Pipelines, including new ones, are gaining importance as the United States relies on more Canadian oilsands crude, a sediment-laden oil that studies say may corrode lines faster.
A new line proposed by TransCanada would bring 510,000 barrels a day of the oil to Texas by 2015. But the $7 billion project, known as Keystone XL, is opposed by groups who want to cut reliance on Canada’s heavy oil.
Fines for safety breaches — up to $1 million — can be small compared to costs of a pipeline shut down.

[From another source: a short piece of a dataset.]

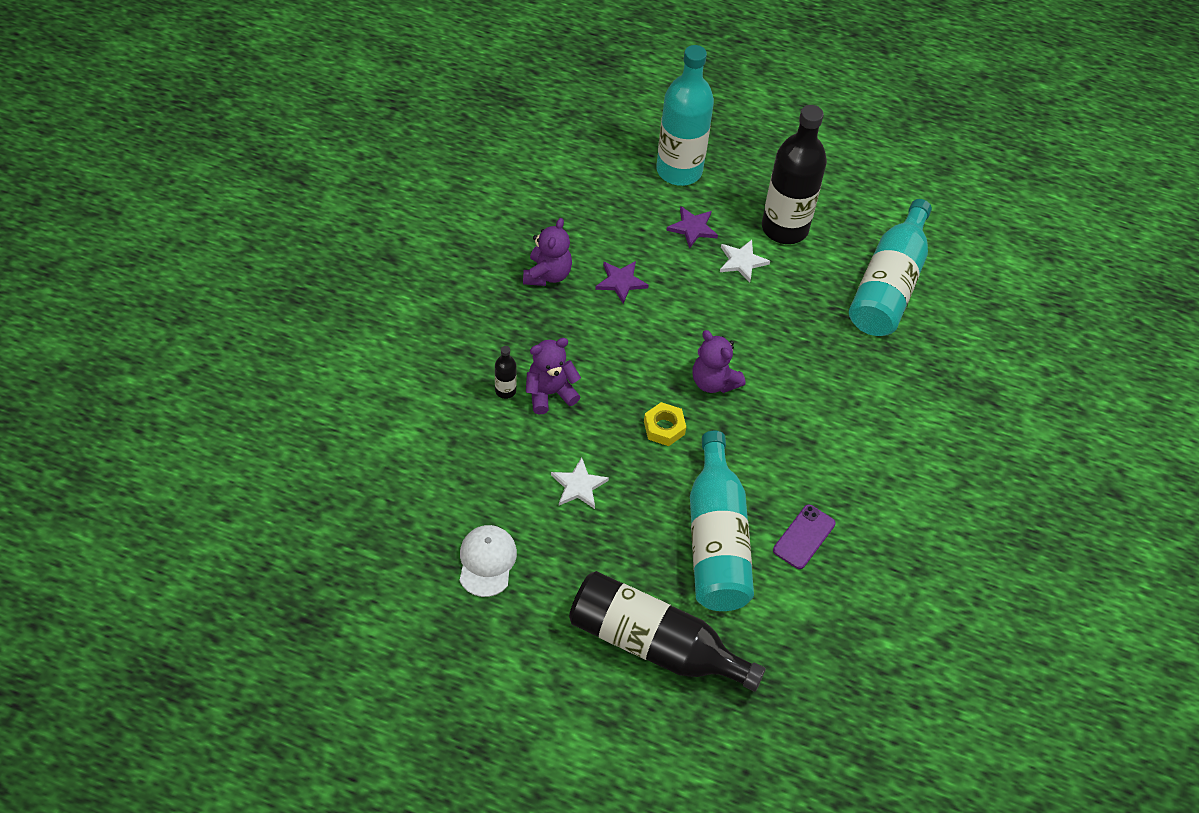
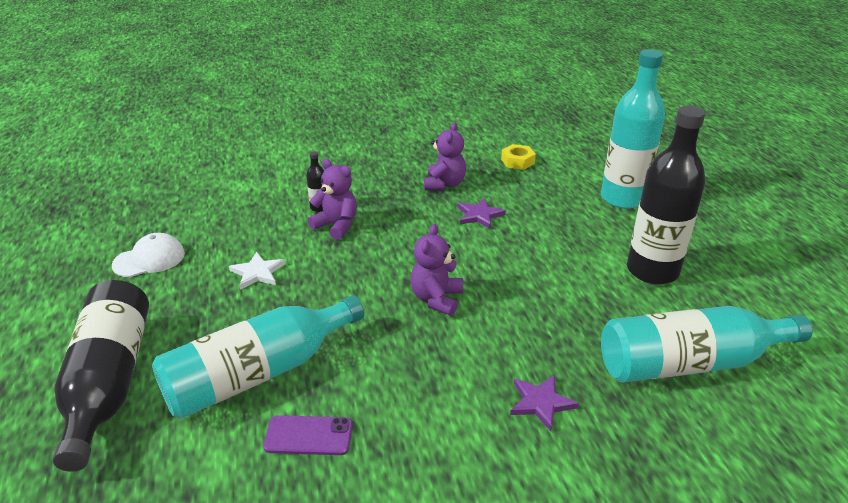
camera: 60 degrees right, 20 degrees down
purple teddy bear [523,218,572,286] -> purple teddy bear turned 60 degrees counterclockwise [424,122,466,190]
yellow nut [644,402,686,446] -> yellow nut moved to [501,144,536,170]
purple star [666,206,718,249] -> purple star moved to [510,375,579,431]
white star [720,240,770,283] -> none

Big pipeline operators set their own agenda for maintenance and repairs and say regulations may already be sufficient.
“Our own inspections work because the incentives are there and operators never win if there’s an accident,” said Andrew Black of industry group Association of Oil Pipe Lines. “The safety record has improved this decade.”
Major U.S. operators of liquid pipelines spent $2.7 billion between 2004 and 2009 on pipeline integrity measures, including sending inspection machines through pipelines, Black said.
PHMSA can close down pipelines if it sees risk of a future accident, but a spokesman could not recall when the agency last did so. More often, it requires operators to reduce pressure, or issues warnings and corrective action orders. One was sent to Enbridge this year, urging it to more closely monitor a line that leaked just months later.
“The fees for noncompliance probably need reviewing since they have gotten too small relative to the risk of catastrophic (pipeline) failure,” said Routt.